My dad’s left eyebrow crawls halfway up his shiny head, like a caterpillar up a leaf. “Oh, yeah?” I can hear the challenge in his voice.
I rub the bridge of my nose. Jesus Christ. Here we go. Again.
My dad rattles around in drawers for ammunition. The woman sputters and protests. My dad finds some gunpowder and a pencil. He dumps some round pieces of lead on the table. I catch them as they try to roll off.
He and the woman are arguing. My dad has that maniacal glint in his eye he gets when he’s latched onto some mystery. This woman arguing with my dad sounds a lot like my dad arguing with my mom, when she was still around.
“Don’t damage them!”
“I just want to see.”
“You can’t fire them in here...”
“Watch me, lady. I test ’em, or you can walk away right now.”

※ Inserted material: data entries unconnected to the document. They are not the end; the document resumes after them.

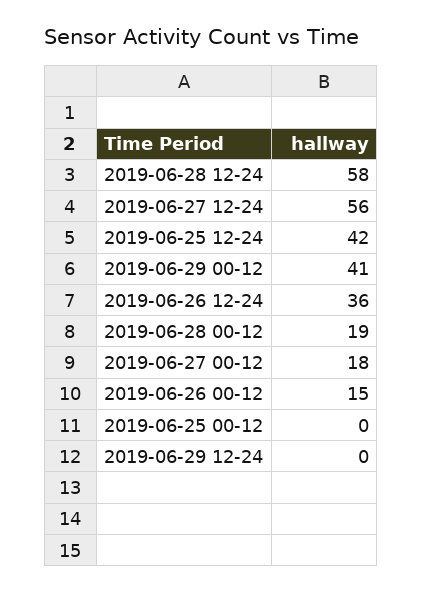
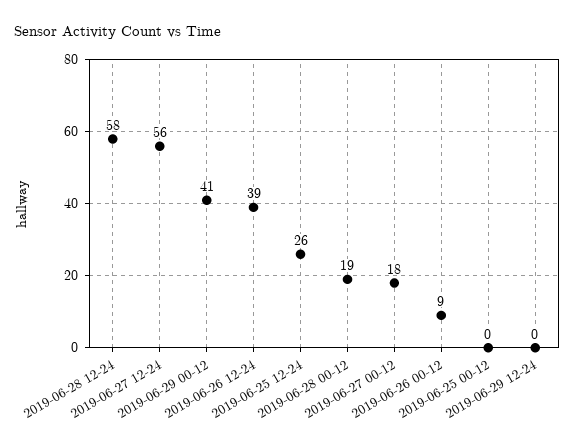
  {
    "2019-06-28 12-24": 58,
    "2019-06-27 12-24": 56,
-   "2019-06-25 12-24": 42,
+   "2019-06-25 12-24": 26,
    "2019-06-29 00-12": 41,
-   "2019-06-26 12-24": 36,
+   "2019-06-26 12-24": 39,
    "2019-06-28 00-12": 19,
    "2019-06-27 00-12": 18,
-   "2019-06-26 00-12": 15,
+   "2019-06-26 00-12": 9,
    "2019-06-25 00-12": 0,
    "2019-06-29 12-24": 0
  }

I shrink back into the shadows. Bert climbs down from his perch on the stool by the door to amble over to us, still wearing his Jersey Boy persona.
“Whatcha doin’?” he asks.
The woman pauses, at eye-level with his unnatural pecs. “Um. I can’t—”
My dad is shoving one of the little lead balls down the hexagonal shaft of the pistol with a pencil. I can tell he’s concentrating because he sticks the tip of his tongue out when he does it, like a big kid.
“If this checks out, I’ll give you what you asked for them—two thousand dollars. If either on
e of them fires, I’ll only pay you what they’re worth as mantle decorations. Five hundred.” My dad jabs a gunpowder-blackened thumb at me. “But the boy gets the final word.”
Goddamn it. I do not want to be involved in this.
The lady stops protesting. I can’t tell if it’s the money or the mesmerizing effect of Bert’s pecs. Bert twitches the right one up, as if he caught us looking at his reflection in the glass. He winks at me.
“All right,” she relents.
My dad grins, aims the gun upstairs, and moves his finger to the trigger.
“Jesus Christ!” I blurt.
Bert and I both reach for the gun as he pulls the trigger. Nothing happens.
Sweat prickles on my brow. My fingers are wrapped in Bert’s reptilian ones. Bert and Dad yell at each other.
“Pops and Uncle Sid are upstairs!” I shout. “Are you crazy?”
Bert growls at him. “What the fuck, man? You’d blow out our hearing, shooting that thing in here—if it didn’t explode in your hand first!”
My dad shrugs. “Nah. Pops is sleeping in the back room, and Sid’s smoking out in the alley.” He sets the gun down on the scarred glass with a clunk. “Stick your fingers in your ears next time.”
I wipe my sweaty hands off and press them to the counter.
The woman is shaking. She’s now beginning to get an inkling of the crazy.
My dad loads the second pistol with gunpowder and a lead ball. He aims it at a framed poster of Al Pacino in The Godfather Part II that hangs over a trophy of a stuffed moose.
“Dad...” I begin.
“The moose is too pretty to shoot,” he says. “Al is another story.”
I cram my fingers into my ears, sweat squishing. My pulse hammers.
He squeezes the trigger. The hammer hits the strike plate.
Again, nothing happens. Al Pacino has not been torn from his red, white, and black poster.
I pull my fingers out of my ears.
The lady sticks out her hand. “Two thousand bucks, mister. Cash money.”
My old man shakes his head. “The boy decides if they’re real. That was the deal.” With one hand wrapped around the barrel, he offers me the gun.